Still sore, still can’t run. Can’t even jog. I’ve booked myself in for a running gait analysis. Going to get referred to a physiotherapist when I’m back from holiday too.

I’m more tired and less happy than usual. Only marginally so, but it’s noticeable. Running is part of my resilience routine, so losing that means I lose better physical health, better mental health, and all those endorphins. Too important to lose.

Talks

Trying to think about talks I might give. Talking about web standards at MozFest was fun, but other than that I’ve always just spoken about new products or strategies.

I’d like to do something about discipline: not telling people off, but how repetitive practice can bring mastery. And how throwing yourself into the unknown can build skills, perspective, and resilience. And maybe try and link it to The Matrix somehow, just because.

I’d also like to talk about empathy in teams and psychedelics but…well, that feels like a career-ending talk.

Singburi

Leytonstone is about 14 miles away from South Norwood, but yesterday I went to Singburi with Kelvin and others to see what all the fuss was about.

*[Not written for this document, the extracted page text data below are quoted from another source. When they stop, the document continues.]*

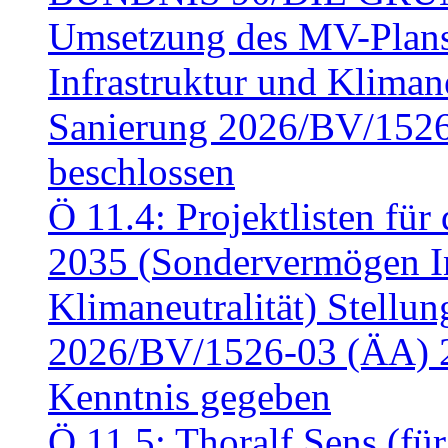
Umsetzung des MV-Plan
Infrastruktur und Klimaneu
Sanierung 2026/BV/1526
beschlossen
Ö 11.4: Projektlisten fü
2035 (Sondervermögen In
Klimaneutralität) Stell
2026/BV/1526-03 (ÄA) 
Kenntnis gegeben
Ö 11.5: Thoralf Sens (fü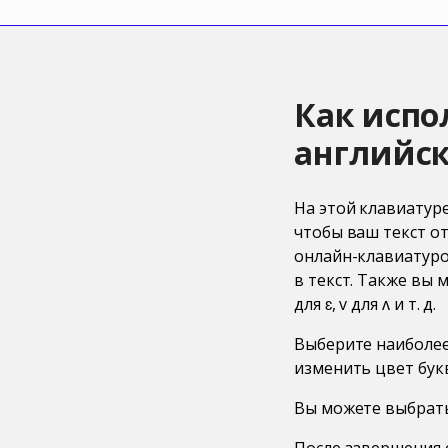
Как испо
английск
На этой клавиатур
чтобы ваш текст о
онлайн-клавиатурой
в текст. Также вы
для ɛ, v для ʌ и т. д.
Выберите наиболее 
изменить цвет букв
Вы можете выбрать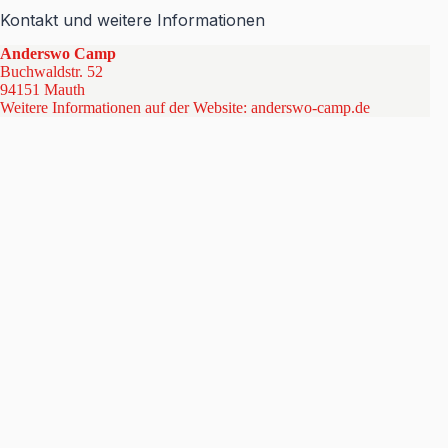
Kontakt und weitere Informationen
Anderswo Camp
Buchwaldstr. 52
94151 Mauth
Weitere Informationen auf der Website:
anderswo-camp.de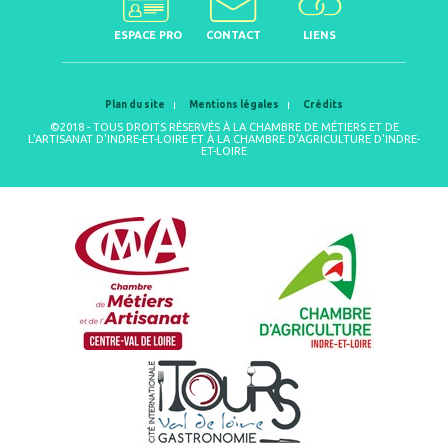
ESPACE PRO
CONTACT
LIENS
Plan du site
Mentions légales
Crédits
©2018 - TOUS DROITS RÉSERVÉS À LA CHAMBRE DE MÉTIERS ET DE
L'ARTISANAT D'INDRE-ET-LOIRE ET À LA CHAMBRE D'AGRICULTURE D'INDRE-
ET-LOIRE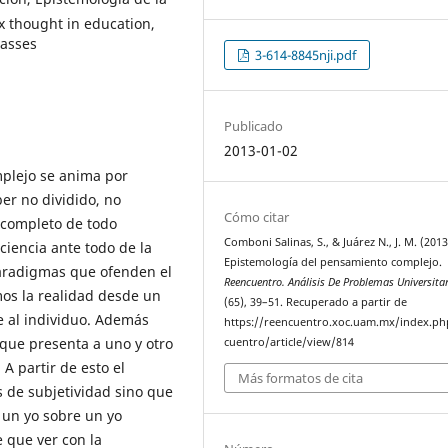
 thought in education,
masses
3-614-8845nji.pdf
Publicado
2013-01-02
plejo se anima por
er no dividido, no
Cómo citar
incompleto de todo
Comboni Salinas, S., & Juárez N., J. M. (2013
ciencia ante todo de la
Epistemología del pensamiento complejo.
aradigmas que ofenden el
Reencuentro. Análisis De Problemas Universita
mos la realidad desde un
(65), 39–51. Recuperado a partir de
e al individuo. Además
https://reencuentro.xoc.uam.mx/index.ph
 que presenta a uno y otro
cuentro/article/view/814
A partir de esto el
Más formatos de cita
 de subjetividad sino que
 un yo sobre un yo
e que ver con la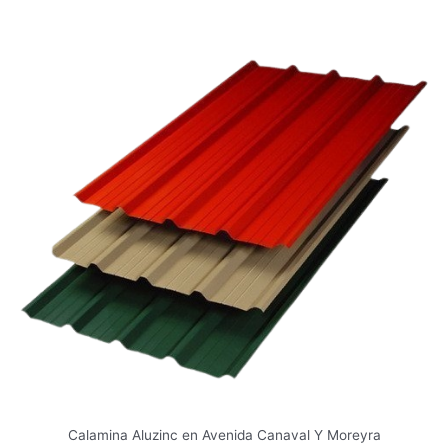
Calamina Aluzinc en Avenida Canaval Y Moreyra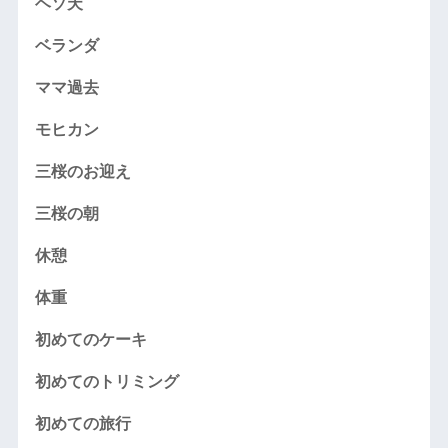
ヘソ天
ベランダ
ママ過去
モヒカン
三桜のお迎え
三桜の朝
休憩
体重
初めてのケーキ
初めてのトリミング
初めての旅行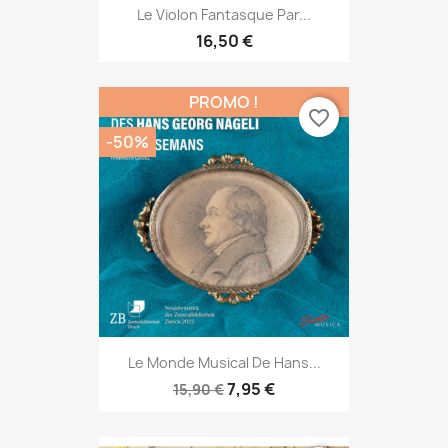
Le Violon Fantasque Par...
16,50 €
PROMO !
favorite_border
-50%
Le Monde Musical De Hans...
7,95 €
15,90 €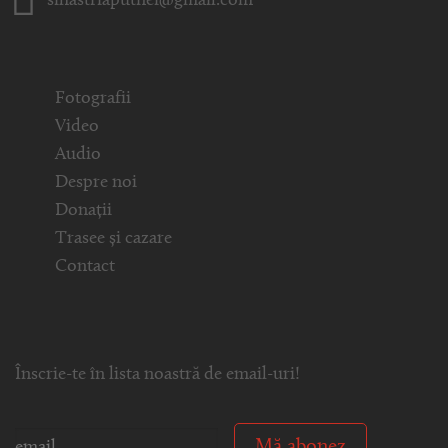
sihastriaputnei@gmail.com
Fotografii
Video
Audio
Despre noi
Donații
Trasee și cazare
Contact
Înscrie-te în lista noastră de email-uri!
Mă abonez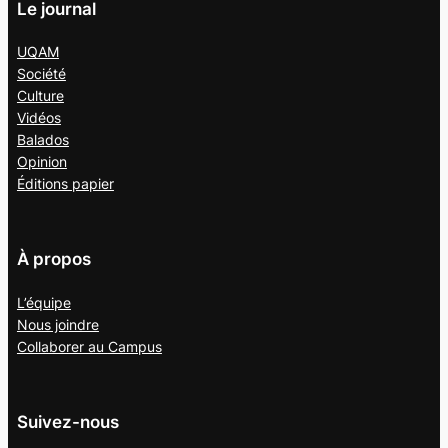
Le journal
UQAM
Société
Culture
Vidéos
Balados
Opinion
Éditions papier
À propos
L’équipe
Nous joindre
Collaborer au
Campus
Suivez-nous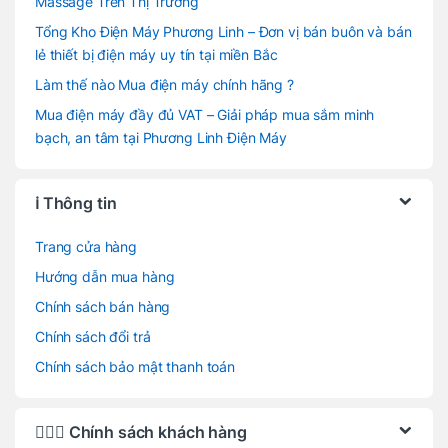
Massage Trên Thị Trường
Tổng Kho Điện Máy Phương Linh – Đơn vị bán buôn và bán
lẻ thiết bị điện máy uy tín tại miền Bắc
Làm thế nào Mua điện máy chính hãng ?
Mua điện máy đầy đủ VAT – Giải pháp mua sắm minh
bạch, an tâm tại Phương Linh Điện Máy
ℹ️ Thông tin
Trang cửa hàng
Hướng dẫn mua hàng
Chính sách bán hàng
Chính sách đổi trả
Chính sách bảo mật thanh toán
🙋🏻‍♂️ Chính sách khách hàng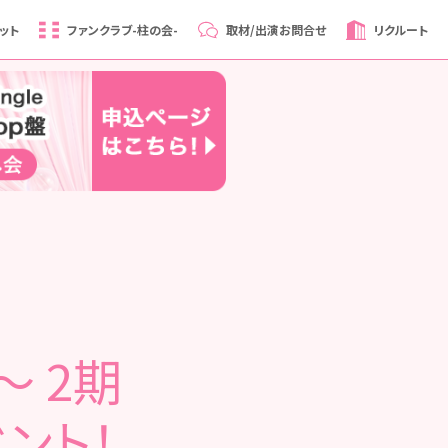
ット
ファンクラブ
-柱の会-
取材/出演
お問合せ
リクルート
～ 2期
ント！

It’s ludicrously good. Like being on holiday in Thailand. No idea how all the ingredients are so fresh. It will rewire your expectations of good Thai food in the UK, for sure.

Working in the open

The next few weeks will give me a chance to plan how we work in the open properly over at Digital Land. psd showed me how I’d had some influence already, so I definitely wanna build on that! I’ve learned a lot over the years. And I’m hella passionate about it.

Wait, maybe that’s the talk…

Ciao for now

Checking out for a week and a bit. Be good to yourselves. Be better to your loved ones and everyone else. Don’t fret. Life’s a bitch and then you die, so take it one step at a time.